LE FILM en costumes est un genre dangereux. Quand on voit apparaître Yolande Moreau en comtesse, coincée dans ses atours XIXe et débitant un texte fleuri, on a un peu de mal à y croire. Michael Lonsdale, qui lui donne la réplique en vicomte malfaisant, n'est pas plus convaincant. Ils ont l'air bien empesés, ces personnages sortis du roman publié en 1851 par Jules Barbey d'Aurevilly et que Breillat avait de longue date le projet d'adapter. L'histoire se passe il est vrai dans un temps et un monde – l'aristocratie – où les conventions pèsent aussi lourdement que les robes des grandes dames et où l'hypocrisie n'a d'égale que la curiosité pour les secrets d'alcôves.
La comtesse et le vicomte parlent de l'affaire du moment : le mariage annoncé d'un libertin désargenté et d'une jeune fille riche appartenant au fleuron de l'aristocratie ; les deux jeunes gens semblent très amoureux mais le garçon est lié par une longue et tumultueuse passion à une maîtresse au tempérament ravageur. On voit bien ce qui a pu séduire la réalisatrice de « Romance » et d'« Anatomie de l'enfer » dans ce récit : la puissance des sentiments y dépasse toutes les conventions.
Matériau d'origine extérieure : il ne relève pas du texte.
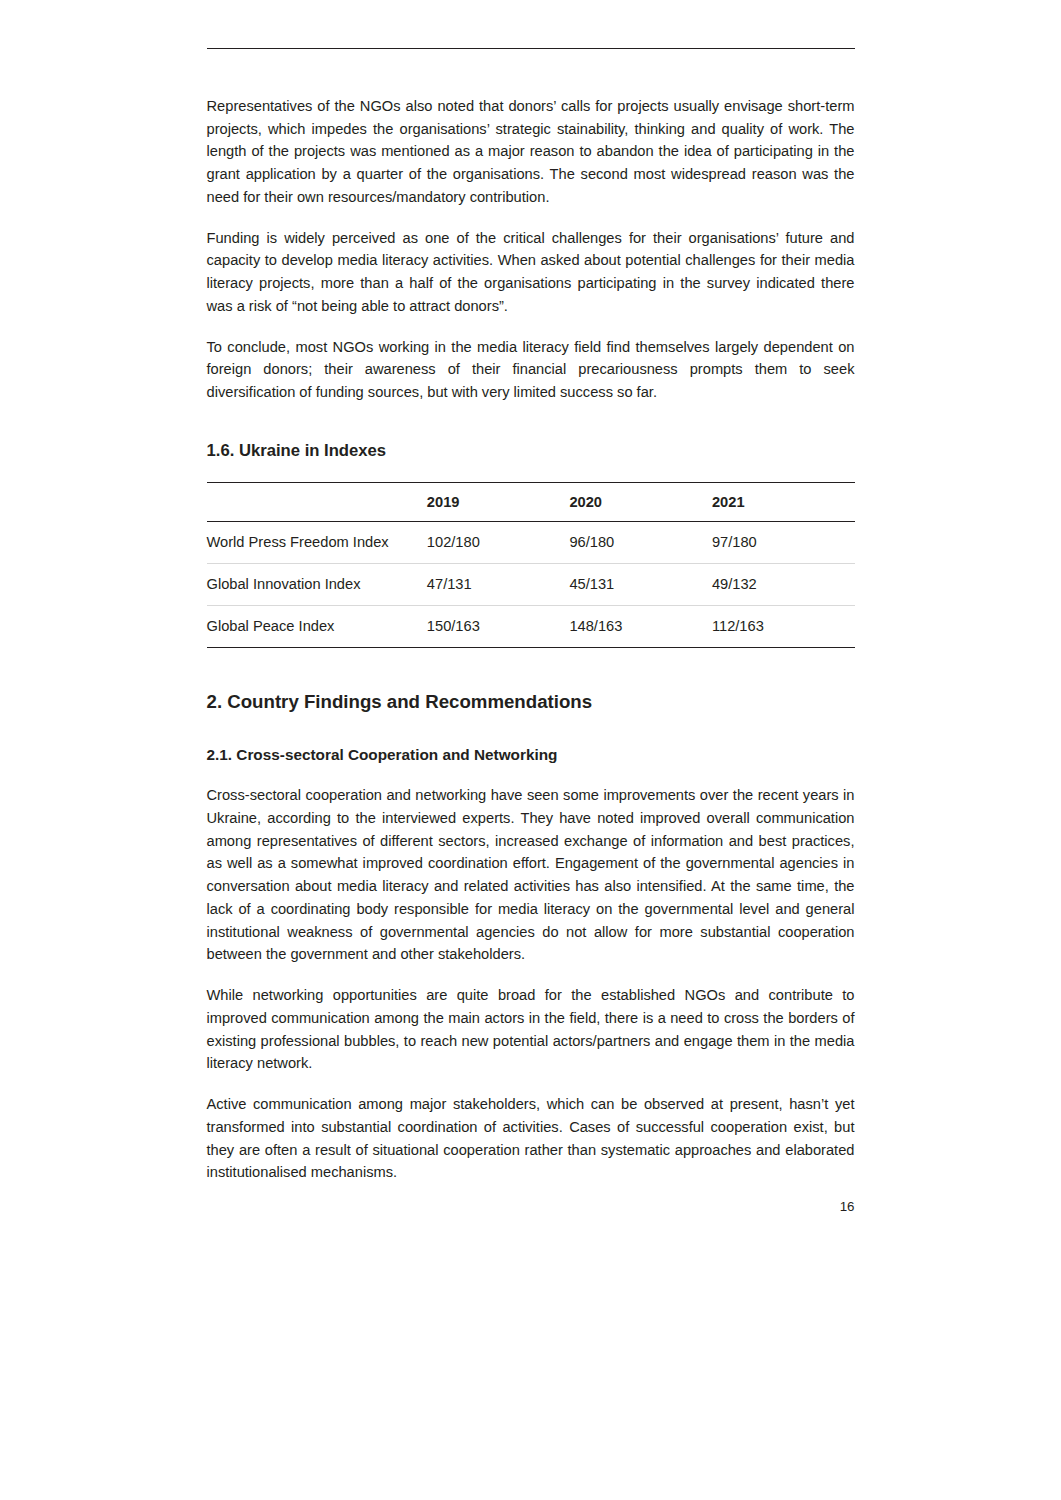Representatives of the NGOs also noted that donors’ calls for projects usually envisage short-term projects, which impedes the organisations’ strategic stainability, thinking and quality of work. The length of the projects was mentioned as a major reason to abandon the idea of participating in the grant application by a quarter of the organisations. The second most widespread reason was the need for their own resources/mandatory contribution.
Funding is widely perceived as one of the critical challenges for their organisations’ future and capacity to develop media literacy activities. When asked about potential challenges for their media literacy projects, more than a half of the organisations participating in the survey indicated there was a risk of “not being able to attract donors”.
To conclude, most NGOs working in the media literacy field find themselves largely dependent on foreign donors; their awareness of their financial precariousness prompts them to seek diversification of funding sources, but with very limited success so far.
1.6. Ukraine in Indexes
| | 2019 | 2020 | 2021 |
| --- | --- | --- | --- |
| World Press Freedom Index | 102/180 | 96/180 | 97/180 |
| Global Innovation Index | 47/131 | 45/131 | 49/132 |
| Global Peace Index | 150/163 | 148/163 | 112/163 |
2. Country Findings and Recommendations
2.1. Cross-sectoral Cooperation and Networking
Cross-sectoral cooperation and networking have seen some improvements over the recent years in Ukraine, according to the interviewed experts. They have noted improved overall communication among representatives of different sectors, increased exchange of information and best practices, as well as a somewhat improved coordination effort. Engagement of the governmental agencies in conversation about media literacy and related activities has also intensified. At the same time, the lack of a coordinating body responsible for media literacy on the governmental level and general institutional weakness of governmental agencies do not allow for more substantial cooperation between the government and other stakeholders.
While networking opportunities are quite broad for the established NGOs and contribute to improved communication among the main actors in the field, there is a need to cross the borders of existing professional bubbles, to reach new potential actors/partners and engage them in the media literacy network.
Active communication among major stakeholders, which can be observed at present, hasn’t yet transformed into substantial coordination of activities. Cases of successful cooperation exist, but they are often a result of situational cooperation rather than systematic approaches and elaborated institutionalised mechanisms.
16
Mais l'adaptation, qui ne peut atteindre la richesse du roman, reste justement conventionnelle. Les scènes se succèdent presque trop sagement, même si l'on a droit à quelques nus et corps mêlés du plus bel effet. Et Claude Sarraute, dans l'important rôle de la grand-mère, la marquise de Flers, récite son rôle et prend des poses avec une application trop visible.
Heureusement, il y a le couple vedette. Asia Argento, présente à Cannes dans trois films, est une Vellini inspirée et on peut aisément comprendre qu'elle suscite des sentiments dont on ne peut se délivrer. Fu'ad Aït Aattou, qui débute, a séduit la cinéaste. «Pour la première fois, dit-elle, j'ai trouvé cette beauté fulgurante, féminine sans être efféminée, que j'ai toujours cherchée. » Alors elle ne lésine pas sur les gros plans. Le jeune acteur fait front et tient tête à sa partenaire, ce qui ne devait pas être facile.
On apprécie aussi, dans le film, les téléscopages d'époques, comme quand elle fait chanter « Yes Sir », air des années 1930, dans un salon très XIXe. Là, tout d'un coup, on y croit.
Sur les écrans à partir d'aujourd'hui.